According to A.T.F. analysis, among N.F.A. weapon owners there were only 12 felony convictions between 2006 and 2014, and those crimes did not involve an N.F.A. weapon. If that conviction rate were applied to the owners of the other privately owned firearms in the United States, gun crime would virtually disappear.
You see, he has causality laughably reversed.
The National Firearms Act was passed in 1934, in response to the gangland violence of the (recently ended) Prohibition era. It required NFA firearms to be registered and taxed — at the then-prohibitive rate of $200 per firearm (roughly $3500 in today’s dollars).
Which firearms were to be NFA firearms? Machine guns and all guns small enough to be concealed.

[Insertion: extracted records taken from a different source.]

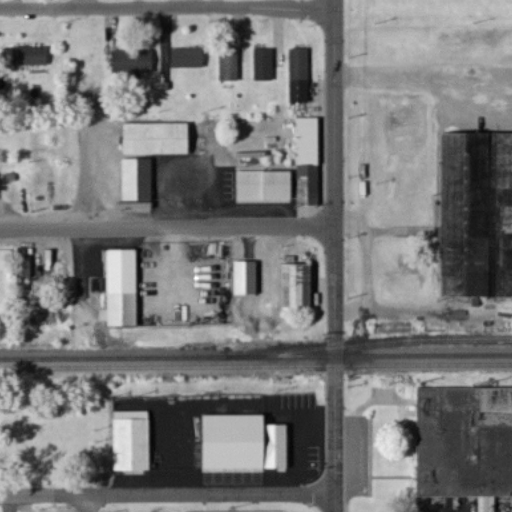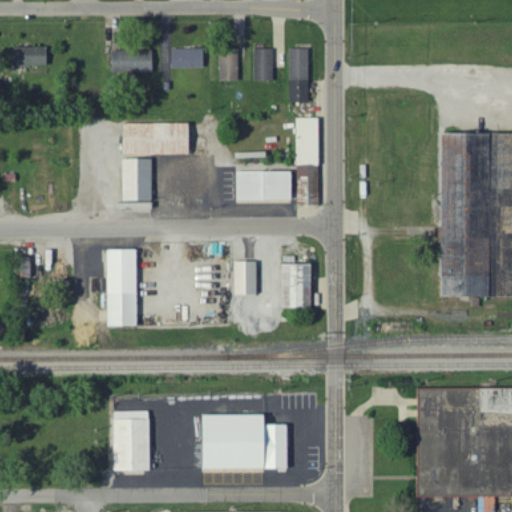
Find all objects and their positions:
road: (84, 4)
road: (212, 4)
road: (168, 9)
building: (32, 57)
building: (189, 59)
building: (133, 62)
building: (265, 66)
building: (231, 67)
road: (413, 69)
building: (300, 77)
building: (160, 140)
building: (288, 172)
building: (140, 180)
building: (479, 216)
road: (168, 227)
road: (336, 255)
building: (248, 279)
building: (299, 287)
building: (125, 289)
railway: (369, 343)
railway: (256, 357)
railway: (309, 365)
railway: (53, 367)
building: (135, 442)
building: (467, 443)
building: (247, 444)
road: (168, 496)
road: (89, 504)
park: (211, 506)
park: (237, 511)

Conventional semi-auto pistols and revolvers were ultimately excluded from the act before it passed, but short-barreled rifles and shotguns were not.
Also, “silencers” or sound suppressors are considered NFA firearms — even though they are not firearms and are almost unregulated in other countries that regulate firearms quite tightly.
So, the well-to-do, law-abiding citizens willing to go through the bureaucratic process to legally own a suppressor are — surprise! — not felons and don’t commit violent crimes with their firearms.